Quantitative simulation of wave propagation in a human leg to support the ultrasonic noninvasive assessment of human bones

This paper presents a dedicated Finite Element approach for quantitative time-transient simulations of stress and pressure waves propagation in biological structures as human bones. The tool, starting from a magnetic resonance image (MRI) as the one of a human leg, builds a three-dimensional finite element (FE) mesh by converting voxels into elements. This step does not require any segmentation or further geometric interpretation of the tissue structure, only the mechanical properties have to be provided via Hounsfield (HU) number density mapping. The proposed tool improves upon the usually adopted models taking into account the irregular geometry of the bone as well as the soft tissues and their damping role, typically neglected. The tool code can handle models of hundred millions of elements in a standard PC desktop, exceeding thus capabilities of commercially available FEM codes. Here, an application on a human leg is proposed to show the potential of the proposed tool.
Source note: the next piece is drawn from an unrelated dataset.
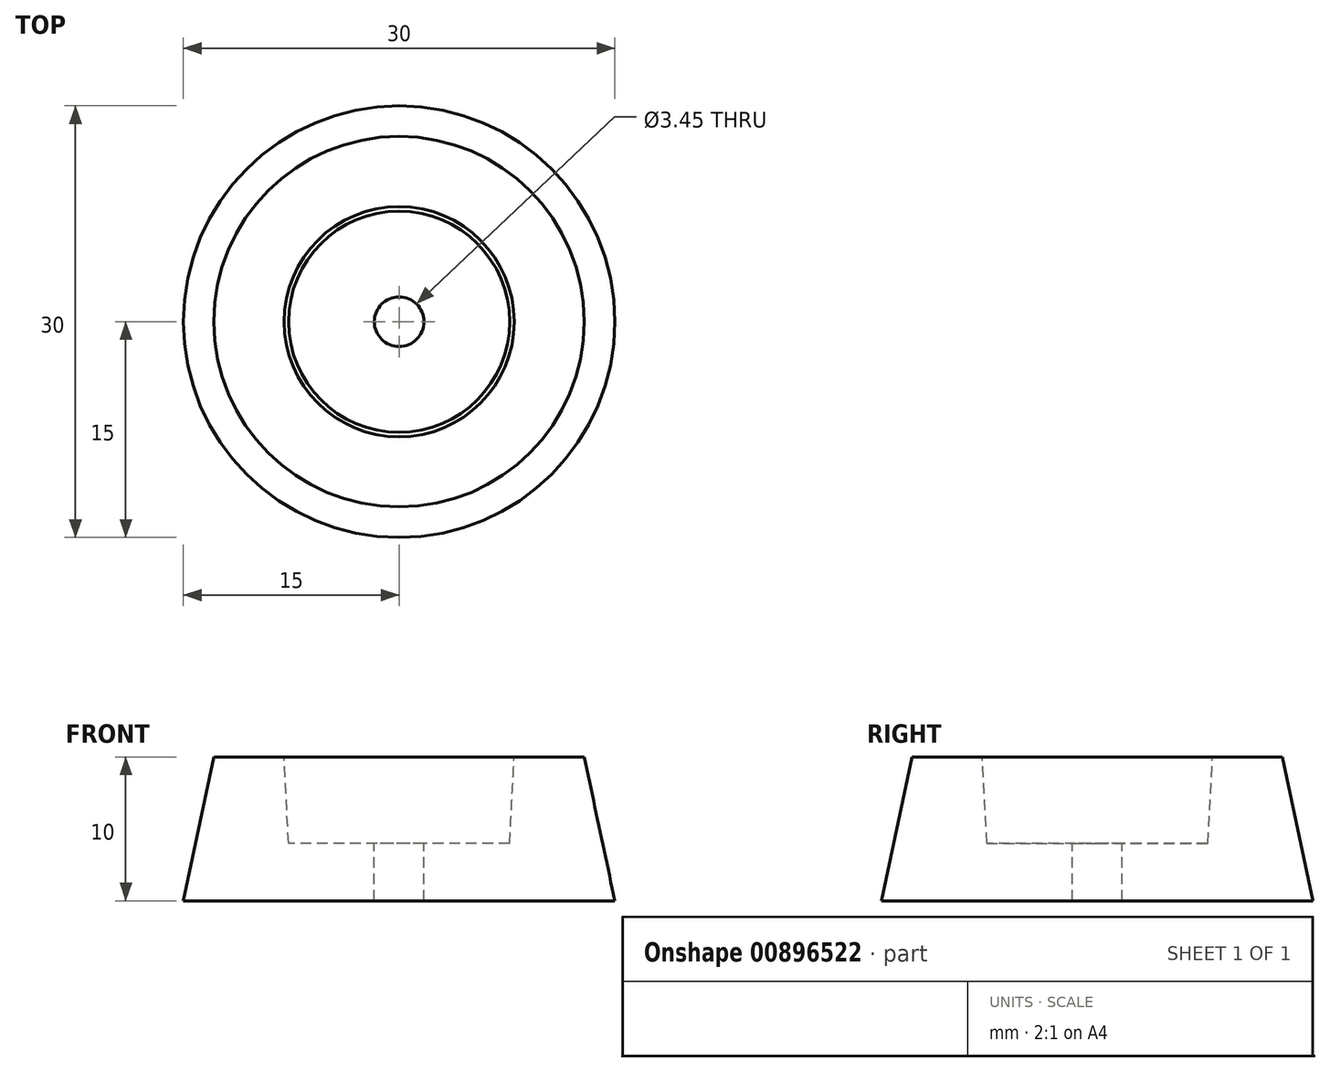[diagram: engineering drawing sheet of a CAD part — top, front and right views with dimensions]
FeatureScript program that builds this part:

The results of the time-transient simulations are next exploited to validate the use of guided waves models for the non invasive ultrasonic diagnosis of elongated bones. In particular, the recorded time-waveforms are analyzed via the 2D Fast Fourier Transform and the frequency-wavenumber energy content of the propagating waves is extracted. Such information is compared with the guided waves dispersion curves predicted, considering a representative cross-section of the tibia, via a Semi Analytical Finite Element (SAFE) formulation. Some final considerations on the comparison of the extracted and predicted dispersion curves close the paper.